(Provided records begins)

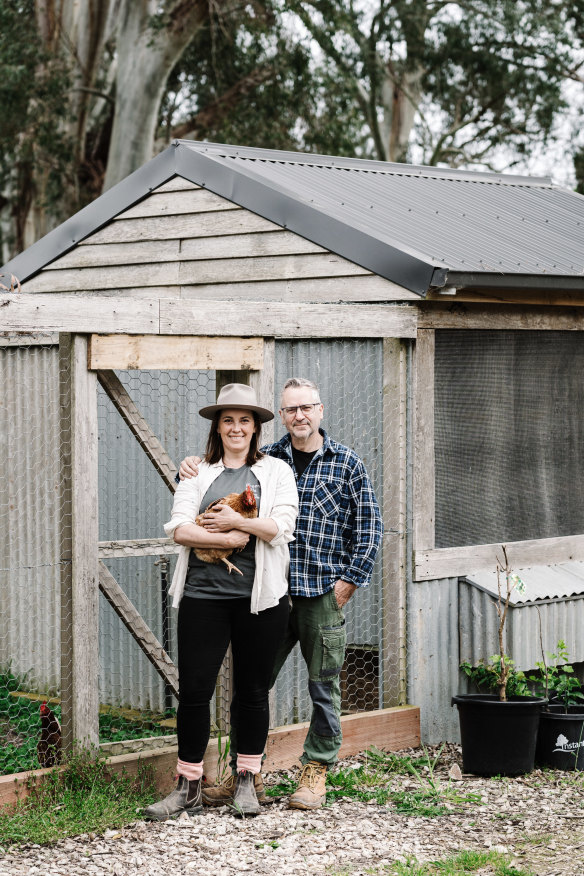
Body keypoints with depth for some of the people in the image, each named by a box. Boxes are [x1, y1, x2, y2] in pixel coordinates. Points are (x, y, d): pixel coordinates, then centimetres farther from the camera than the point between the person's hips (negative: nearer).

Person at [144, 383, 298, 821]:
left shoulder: (276, 471, 8)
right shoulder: (198, 473, 11)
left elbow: (282, 526, -7)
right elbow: (180, 529, -2)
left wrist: (235, 520, -11)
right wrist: (228, 538, -12)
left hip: (259, 596, -1)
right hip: (204, 593, 1)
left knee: (253, 690, 6)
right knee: (194, 689, -2)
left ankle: (246, 782, 18)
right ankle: (189, 786, 7)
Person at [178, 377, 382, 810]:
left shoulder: (347, 463, 2)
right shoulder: (265, 459, 7)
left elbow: (369, 526, 4)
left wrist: (349, 581, -3)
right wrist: (193, 467, -3)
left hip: (324, 595, -2)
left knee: (324, 688, 5)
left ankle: (315, 773, 17)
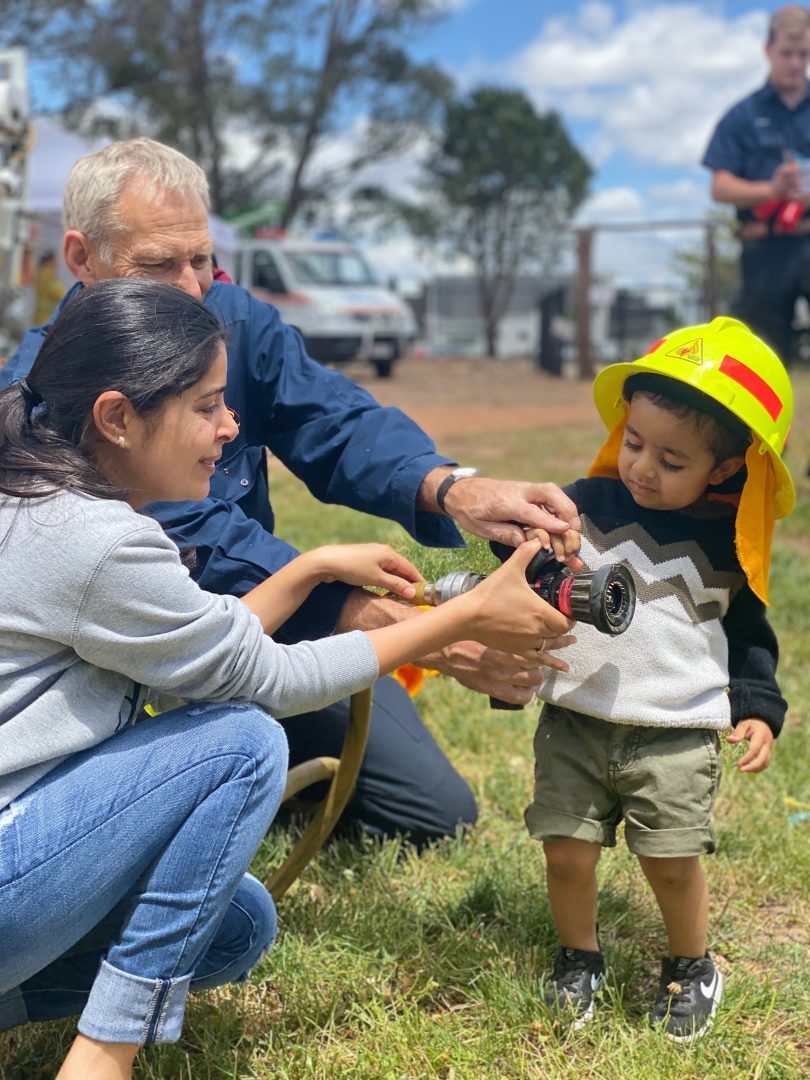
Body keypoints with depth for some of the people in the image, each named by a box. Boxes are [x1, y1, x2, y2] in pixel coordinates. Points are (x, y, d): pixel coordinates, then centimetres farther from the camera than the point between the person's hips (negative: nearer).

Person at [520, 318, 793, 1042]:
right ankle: (580, 955, 31)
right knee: (567, 853, 2)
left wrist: (758, 708, 3)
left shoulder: (727, 545, 1)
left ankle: (691, 967, 30)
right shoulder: (583, 507, -2)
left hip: (679, 736, -1)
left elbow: (749, 632, 13)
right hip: (575, 722, 1)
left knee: (673, 863, 0)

(Provided records ends)

> Exercise prompt
Exact copies of the lines from the one containing "left ankle: (691, 967, 30)" through the final line of the records are all the answer should hold.

> Answer section
left ankle: (691, 967, 30)
right shoulder: (583, 507, -2)
left hip: (679, 736, -1)
left elbow: (749, 632, 13)
right hip: (575, 722, 1)
left knee: (673, 863, 0)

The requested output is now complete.